So, dann will ich mein Fazit zu der Horrornovelle nicht vorenthalten:
Wie schon gesagt, ist das Buch mit 150 Seiten ein guter Snack für Zwischendurch. Die Leseprobe hatte mir zugesagt und der Rest hat mich nicht enttäuscht. Sehr atmosphärisch, spannend, düster und beklemmend. Horror in der abgeschiedenen Natur Amerikas. Mit Matt konnte ich sehr sympathisieren und fand alle Charaktere, trotz der Kürze der Geschichte, glaubwürdig. Besonders gefallen haben mir die feinen Details, wie die Beschreibung der Vegetation, der Puma, ein besonderer Vogel und eine mysteriöse Tinktur für die Augen.

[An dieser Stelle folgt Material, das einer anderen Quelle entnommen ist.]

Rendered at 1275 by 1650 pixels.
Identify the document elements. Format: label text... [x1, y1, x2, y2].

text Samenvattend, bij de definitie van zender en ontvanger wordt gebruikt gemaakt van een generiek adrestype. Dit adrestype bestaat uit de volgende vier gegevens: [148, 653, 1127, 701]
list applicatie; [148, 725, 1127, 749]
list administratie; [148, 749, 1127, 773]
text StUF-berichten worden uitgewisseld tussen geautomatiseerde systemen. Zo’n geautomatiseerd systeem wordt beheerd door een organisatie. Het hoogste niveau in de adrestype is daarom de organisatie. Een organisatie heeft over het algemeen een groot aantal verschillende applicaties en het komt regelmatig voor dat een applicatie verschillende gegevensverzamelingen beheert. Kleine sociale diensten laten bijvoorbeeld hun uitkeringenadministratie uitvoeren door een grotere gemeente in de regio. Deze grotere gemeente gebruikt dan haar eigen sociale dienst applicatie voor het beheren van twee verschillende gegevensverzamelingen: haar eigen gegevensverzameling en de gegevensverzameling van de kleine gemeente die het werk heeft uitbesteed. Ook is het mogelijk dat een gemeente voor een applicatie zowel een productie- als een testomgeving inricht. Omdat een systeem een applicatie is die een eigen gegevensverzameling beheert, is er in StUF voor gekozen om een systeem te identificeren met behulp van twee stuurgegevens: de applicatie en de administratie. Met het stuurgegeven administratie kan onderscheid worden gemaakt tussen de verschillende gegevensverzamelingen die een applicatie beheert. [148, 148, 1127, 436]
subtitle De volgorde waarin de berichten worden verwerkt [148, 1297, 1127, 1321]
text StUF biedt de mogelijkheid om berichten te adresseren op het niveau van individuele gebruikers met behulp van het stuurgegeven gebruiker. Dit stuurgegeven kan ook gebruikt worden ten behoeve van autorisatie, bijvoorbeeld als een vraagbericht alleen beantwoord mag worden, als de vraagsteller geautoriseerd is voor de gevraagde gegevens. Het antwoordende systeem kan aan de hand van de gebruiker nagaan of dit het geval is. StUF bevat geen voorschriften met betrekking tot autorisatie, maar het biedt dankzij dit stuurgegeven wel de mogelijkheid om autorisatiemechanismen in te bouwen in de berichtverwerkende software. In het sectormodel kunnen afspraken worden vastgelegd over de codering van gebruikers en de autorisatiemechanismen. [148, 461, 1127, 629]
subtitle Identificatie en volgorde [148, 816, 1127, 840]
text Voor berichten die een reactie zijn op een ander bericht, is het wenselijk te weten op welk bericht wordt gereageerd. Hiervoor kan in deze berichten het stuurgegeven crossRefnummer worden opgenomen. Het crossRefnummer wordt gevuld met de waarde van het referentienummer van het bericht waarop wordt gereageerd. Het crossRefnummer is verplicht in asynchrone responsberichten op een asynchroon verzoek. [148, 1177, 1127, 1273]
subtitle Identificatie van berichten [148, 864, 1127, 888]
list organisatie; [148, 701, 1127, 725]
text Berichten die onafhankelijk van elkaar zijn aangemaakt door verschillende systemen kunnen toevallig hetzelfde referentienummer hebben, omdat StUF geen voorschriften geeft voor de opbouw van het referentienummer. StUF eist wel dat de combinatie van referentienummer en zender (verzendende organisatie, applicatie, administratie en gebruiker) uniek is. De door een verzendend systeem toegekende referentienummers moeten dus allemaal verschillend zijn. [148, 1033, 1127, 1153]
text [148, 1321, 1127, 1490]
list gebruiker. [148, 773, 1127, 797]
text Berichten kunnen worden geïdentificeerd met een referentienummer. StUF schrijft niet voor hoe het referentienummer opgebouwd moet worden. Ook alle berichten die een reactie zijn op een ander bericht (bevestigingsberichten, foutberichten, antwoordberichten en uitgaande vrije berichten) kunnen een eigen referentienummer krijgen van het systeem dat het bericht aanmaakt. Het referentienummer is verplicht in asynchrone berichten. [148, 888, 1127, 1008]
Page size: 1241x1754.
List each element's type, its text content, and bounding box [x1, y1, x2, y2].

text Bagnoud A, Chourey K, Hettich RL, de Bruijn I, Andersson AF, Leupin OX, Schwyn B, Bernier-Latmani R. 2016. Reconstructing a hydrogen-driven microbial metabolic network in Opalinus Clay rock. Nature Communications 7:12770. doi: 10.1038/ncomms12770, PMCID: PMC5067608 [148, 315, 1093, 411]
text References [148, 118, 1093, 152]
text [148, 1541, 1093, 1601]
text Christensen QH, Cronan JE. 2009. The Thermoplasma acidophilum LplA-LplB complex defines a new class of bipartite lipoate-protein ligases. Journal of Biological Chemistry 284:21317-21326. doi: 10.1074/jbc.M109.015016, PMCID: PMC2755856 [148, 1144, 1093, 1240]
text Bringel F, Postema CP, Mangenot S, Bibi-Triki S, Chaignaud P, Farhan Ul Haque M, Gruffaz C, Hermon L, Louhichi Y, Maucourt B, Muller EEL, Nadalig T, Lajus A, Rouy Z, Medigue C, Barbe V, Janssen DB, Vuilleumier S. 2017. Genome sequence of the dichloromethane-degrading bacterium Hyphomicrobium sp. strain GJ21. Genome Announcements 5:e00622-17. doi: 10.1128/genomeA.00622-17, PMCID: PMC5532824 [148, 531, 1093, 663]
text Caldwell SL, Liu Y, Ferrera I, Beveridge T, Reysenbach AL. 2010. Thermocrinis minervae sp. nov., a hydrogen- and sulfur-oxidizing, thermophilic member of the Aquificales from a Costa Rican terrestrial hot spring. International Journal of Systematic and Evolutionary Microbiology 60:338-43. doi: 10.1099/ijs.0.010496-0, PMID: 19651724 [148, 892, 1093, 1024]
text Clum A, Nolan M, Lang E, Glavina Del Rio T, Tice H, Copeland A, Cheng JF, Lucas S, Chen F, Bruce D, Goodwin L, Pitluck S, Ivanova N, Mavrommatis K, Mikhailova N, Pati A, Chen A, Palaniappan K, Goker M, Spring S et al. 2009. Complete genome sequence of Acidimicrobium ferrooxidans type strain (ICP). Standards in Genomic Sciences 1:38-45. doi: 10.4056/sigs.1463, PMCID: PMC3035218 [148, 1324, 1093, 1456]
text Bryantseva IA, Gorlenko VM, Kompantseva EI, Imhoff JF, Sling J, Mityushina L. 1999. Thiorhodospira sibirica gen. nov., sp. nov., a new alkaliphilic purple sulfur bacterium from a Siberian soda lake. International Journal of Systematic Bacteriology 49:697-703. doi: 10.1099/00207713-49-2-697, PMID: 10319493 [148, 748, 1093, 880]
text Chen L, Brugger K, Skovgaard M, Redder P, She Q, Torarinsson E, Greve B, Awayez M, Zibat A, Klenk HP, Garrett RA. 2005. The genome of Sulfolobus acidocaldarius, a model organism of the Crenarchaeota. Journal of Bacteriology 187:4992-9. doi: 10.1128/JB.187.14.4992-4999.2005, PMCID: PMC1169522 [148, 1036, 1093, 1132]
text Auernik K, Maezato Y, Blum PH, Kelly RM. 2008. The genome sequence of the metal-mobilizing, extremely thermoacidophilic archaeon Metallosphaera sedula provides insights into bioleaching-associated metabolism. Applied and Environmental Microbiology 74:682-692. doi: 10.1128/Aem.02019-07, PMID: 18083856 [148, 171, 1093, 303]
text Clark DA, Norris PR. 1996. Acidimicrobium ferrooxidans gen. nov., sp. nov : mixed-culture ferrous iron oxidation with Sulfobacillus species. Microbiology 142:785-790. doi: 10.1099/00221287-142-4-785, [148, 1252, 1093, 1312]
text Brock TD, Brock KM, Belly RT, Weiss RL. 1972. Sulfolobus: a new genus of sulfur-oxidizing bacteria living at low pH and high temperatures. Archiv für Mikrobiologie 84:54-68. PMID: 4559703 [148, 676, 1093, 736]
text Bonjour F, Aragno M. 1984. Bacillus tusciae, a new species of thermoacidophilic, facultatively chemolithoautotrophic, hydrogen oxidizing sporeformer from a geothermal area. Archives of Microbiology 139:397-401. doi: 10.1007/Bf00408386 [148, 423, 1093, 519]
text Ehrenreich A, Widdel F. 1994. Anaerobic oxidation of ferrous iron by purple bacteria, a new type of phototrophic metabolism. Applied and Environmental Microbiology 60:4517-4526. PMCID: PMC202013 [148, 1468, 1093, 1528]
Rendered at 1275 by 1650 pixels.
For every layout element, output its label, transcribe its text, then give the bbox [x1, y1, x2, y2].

Hier ein Beispielsatz aus dem Buch, der mir unter anderem ganz gut gefallen hat.
ZitatMondschein bricht durch das Blätterdach, leuchtet wie ein Scheinwerfer auf mich. Rampenlicht, denke ich. Nur, dass ich nun auf dem Präsentierteller sitze.
Eine schöne Geschichte, von der ich nicht zu viel verraten möchte, lest gerne selber. Auf alle Fälle gibt es eine Empfehlung von mir.